We ordinary citizens are not allowed to burn leaves anymore, because they pollute the air. They pollute with moisture and organic vegetable matter, however, and that doesn’t seem as frightening as some of the stuff we breathe. Coal-fired power plants, waste incinerators and steel recycling furnaces pour tons of toxic mercury and other heavy metals into our air.

Why, just the other day President Bush was up in Michigan praising his $2 billion program to support the coal industry’s pollution, while affirming that carbon dioxide is not responsible for global warming, existing anti-pollution statutes need to be relaxed, and there’s no hurry to improve auto emission standards. Bush’s twinkly little eyes were shining as he hailed his new Clean Coal Program, which extends the use of dirty coal. Bush views the environment with the same interest the Romans took in the Sabine Women.

Meanwhile, leaf blowers assault us with noise and exhaust gases. There’s something so pathetic about a man using one—standing there twitching his nozzle back and forth like a midget elephant. The leaves, once gathered, disappear. Children can’t risk death by riding their bikes through them at high speed. They can’t do a bombing run with left-over Fourth of July firecrackers. Their parents don’t get to shout out the window that the fire is too close to the car.

I suggest a small act of civil disobedience. Gather a small pile of nice dry leaves. Ask the children to circle around. Light the leaves and allow them to savor the magic aroma. Put out the fire before the cops arrive. Tell them that when you were their age, that smell was always in the air in the haunted twilight around Halloween. Why should the fat cats get to dump tons of poison into the air while we humble home-dwellers can’t even burn a few leaves?

Too bad that Injun Summer cartoon is specifically banned in numerous public school systems around the country. It harkins back to a time when the the University of Illinois' Chief Illiniwek and Marist High School's Redskins paid proud tribute to our American heritage. Today, these institutions have abandoned those tributes in the interest of political correctness for political correctness' sake, leaving a sad void in our Autumn traditions.

For a fortysomething year old "Prufrock" (set in the month of October) prompts autumn feelings of melancholy that a seventeen year old only thinks he knows.

But that's the irony! Eliot was a callow college student when he wrote that wonderful poem, and if you read closely -- and examine the version in his college notebook, which has been published under the title Inventions of the March Hare -- Prufrock is Eliot, very thinly disguised.

Prufrock, like Eliot at the time, is not middle-aged, but in his 20s. The poem is not about a melancholy middle-aged man looking back on a failed life, but about a young man looking ahead with some degree of terror to a life at which he will have failed. Prufrock -- like Hamlet, to whom Prufrock refers in the poem -- demonstrates a kind of melancholy that only young men feel. Moreover, Prufrock's melancholy is the kind that only virginal young men feel. Doubtless, Roger, that is why the poem spoke so profoundly to you then (as it did to me).

Several years after writing this poem, Eliot confessed to his friend Conrad Aiken in a letter from London (quoted in the notebook):

"How much more self-conscious one is in a big city!
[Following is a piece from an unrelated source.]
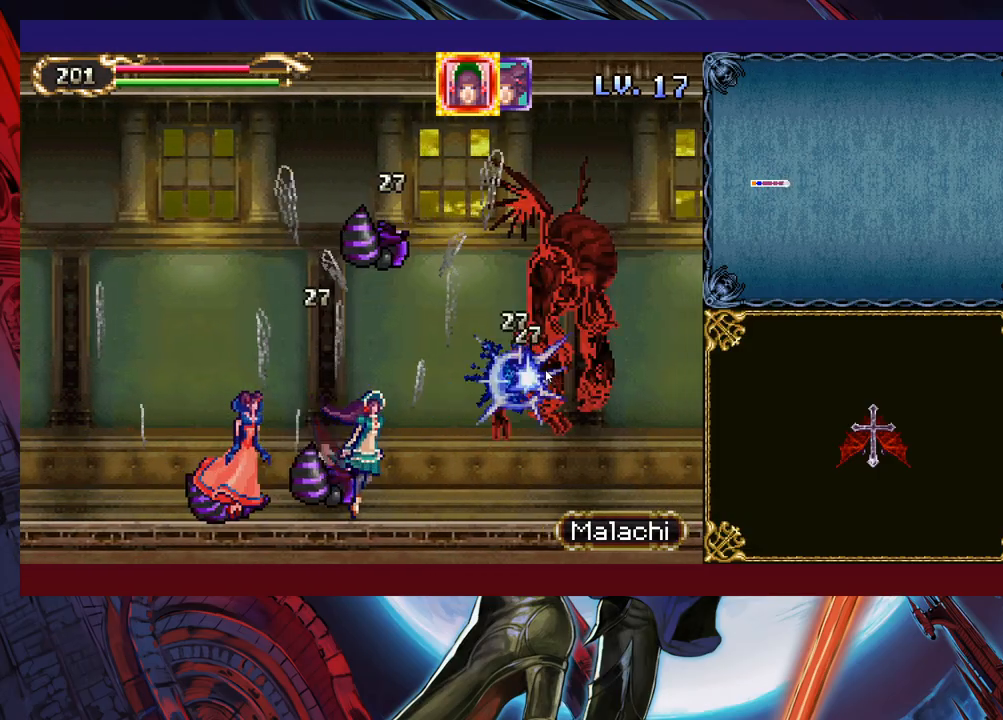
{"buttons": [], "left_stick": "down-right", "right_stick": "center", "events": [[283, "left_stick", "left"], [417, "left_stick", "down-right"]]}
Have you noticed it? Just at present this is an inconvenience, for I have been going through one of those nervous sexual attacks which I suffer from when alone in a city. Why I had almost none last fall I do not know -- this is the worst since Paris. I never have them in the country. [. . .] I am very dependent upon women (I mean female society); and feel the deprivation at Oxford -- one reason why I should not care to remain longer -- but there, with the exercise and routine, the deprivation takes the form of numbness only; while in the city it is more lively and acute. One walks about the street with one's desires, and one's refinement rises up like a wall whenever opportunity approaches. I should be better off, I sometimes think, if I have disposed of my virginity and shyness several years ago; and indeed I still think sometimes think it would be well to do so before marriage."
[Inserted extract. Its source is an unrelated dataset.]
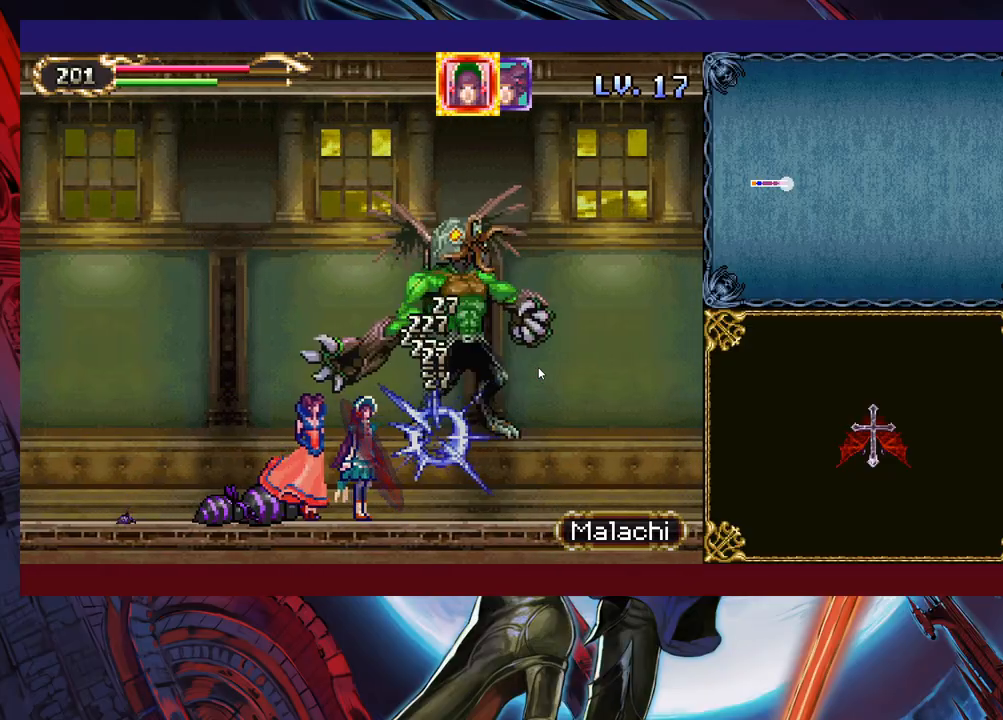
{"buttons": [], "left_stick": "right", "right_stick": "center", "events": [[233, "left_stick", "right"]]}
That's the man who had written Prufrock about four years earlier. One major difference between the two versions of the poem is that in the later version he changed the headnote. Both were from Dante, but the original was from Purgatorio while the later is from Inferno -- rather bleaker, of course.

Eliot would marry and be miserable (see Tom and Viv ), and then years later finally marry and be happy (and do little writing after that).

I actually met the second Mrs. Eliot (Valerie) in Sligo, Ireland, at the International Yeats School. When I first arrived, an acquaintance of mine, slightly in her cups, came up to me and after brief hellos said, "Have you met Mrs. Eliot yet?" I said I hadn't, that I didn't even know she was there. My acquaintance looked to her left, then to her right, then leaned in conspiratorially and said, "Well, she's very blonde, wears very colorful dresses, and you can tell she made an old man very happy."

I later confirmed the truth of these observations, and would add that she seemed rather tall and statuesque, even in what then must have been her seventies. Years later, I reported that conversation to Christopher Ricks, a good friend of hers and the editor of the Inventions of the March Hare volume. He laughed heartily and said, "And what you should know about Valerie is that she would have been quite pleased with that characterization."

At least Eliot finally found some happiness -- even if it cost us a few more good poems, who can begrudge him?

Ebert: I urge readers to start at this page of your blog:

http://j.mp/3k5Mos

And keep clicking "Next."

What a beautiful entry. This took me back to a cool fall morning when I was about thirteen, and I and another boy and two girls skipped church and ambled around the fairly rundown Atlanta neighborhood in the wind and swirling leaves. I suppose I should have attended church, but I'm certain that I remember that lovely walk more clearly than I would have remembered that day's sermon.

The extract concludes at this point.